- **DATA SECTION**:
*** Begin section ***

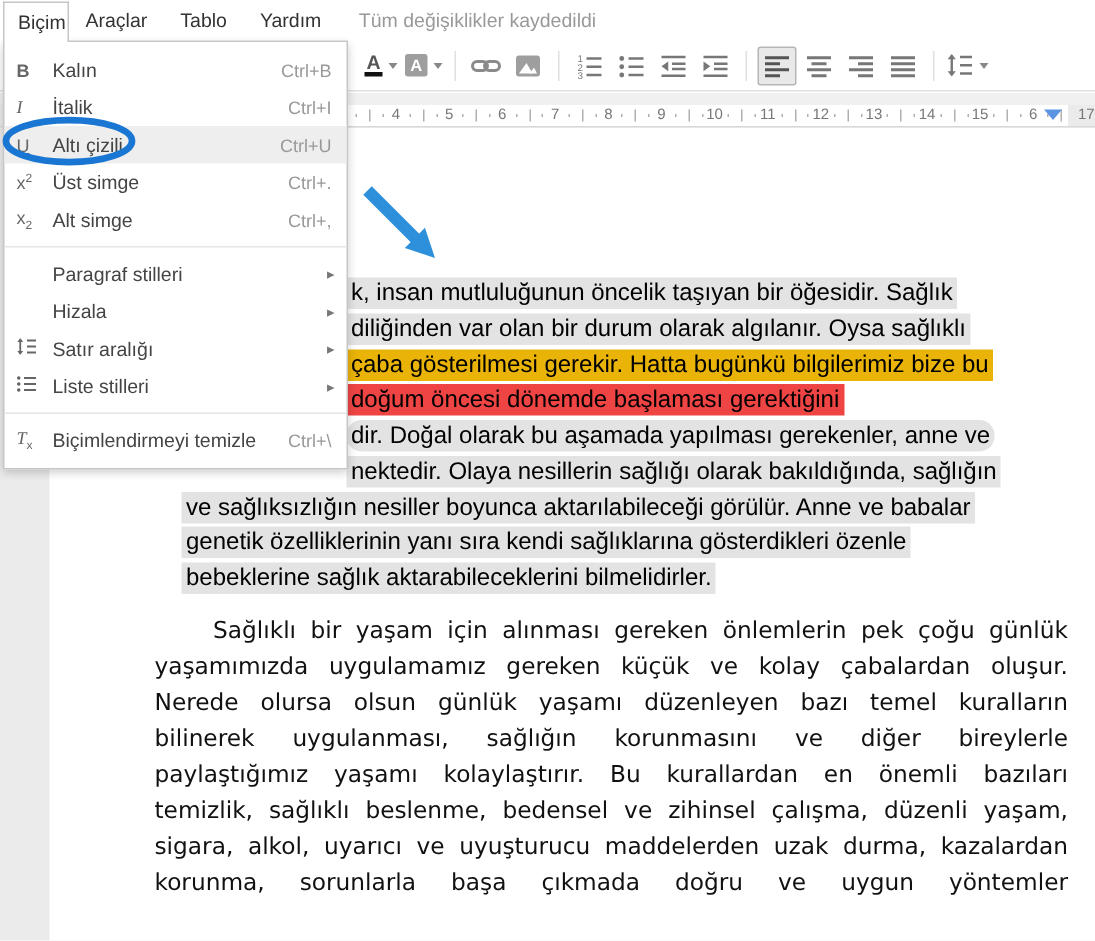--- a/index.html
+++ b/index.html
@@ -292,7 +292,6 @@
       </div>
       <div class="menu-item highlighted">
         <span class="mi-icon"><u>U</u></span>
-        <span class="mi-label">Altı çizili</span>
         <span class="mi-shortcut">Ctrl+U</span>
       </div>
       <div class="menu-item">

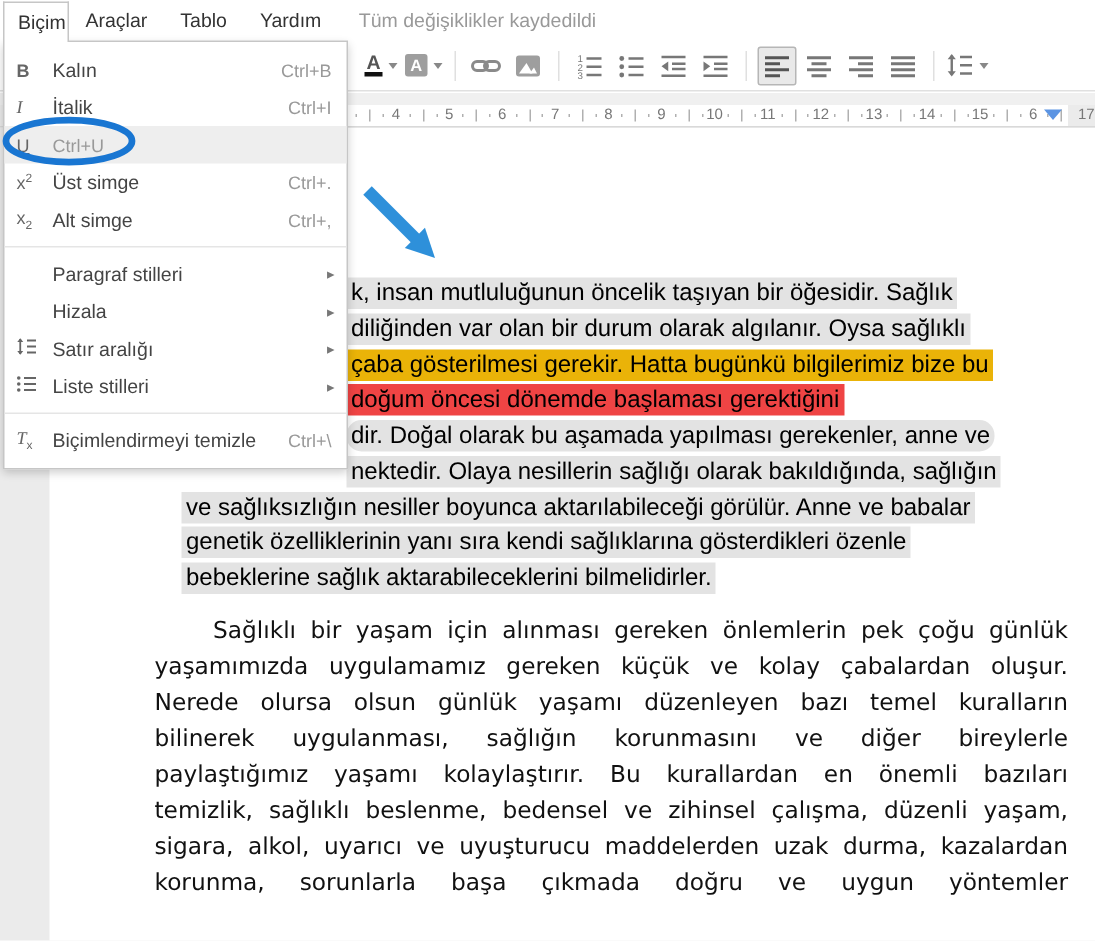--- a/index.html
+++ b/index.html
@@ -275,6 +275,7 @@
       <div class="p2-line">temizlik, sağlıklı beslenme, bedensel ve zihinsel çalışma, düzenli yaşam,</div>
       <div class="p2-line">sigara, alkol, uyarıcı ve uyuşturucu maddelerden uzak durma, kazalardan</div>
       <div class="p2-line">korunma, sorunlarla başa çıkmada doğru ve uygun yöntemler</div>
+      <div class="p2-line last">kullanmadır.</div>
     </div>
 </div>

*** End section ***
*** Begin section ***

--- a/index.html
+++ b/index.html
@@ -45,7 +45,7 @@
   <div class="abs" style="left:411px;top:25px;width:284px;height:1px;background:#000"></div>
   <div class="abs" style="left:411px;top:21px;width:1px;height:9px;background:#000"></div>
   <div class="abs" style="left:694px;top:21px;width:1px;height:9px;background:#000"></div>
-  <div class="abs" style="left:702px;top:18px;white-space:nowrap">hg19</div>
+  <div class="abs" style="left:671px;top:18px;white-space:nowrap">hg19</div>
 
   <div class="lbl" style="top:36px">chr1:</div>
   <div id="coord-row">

*** End section ***

- **INSTRUCTION**:
Pick out every line above that contains the word "menu" and copy it.

- **ANSWER TO THIS TASK**:
       <div class="menu-item highlighted">
       <div class="menu-item">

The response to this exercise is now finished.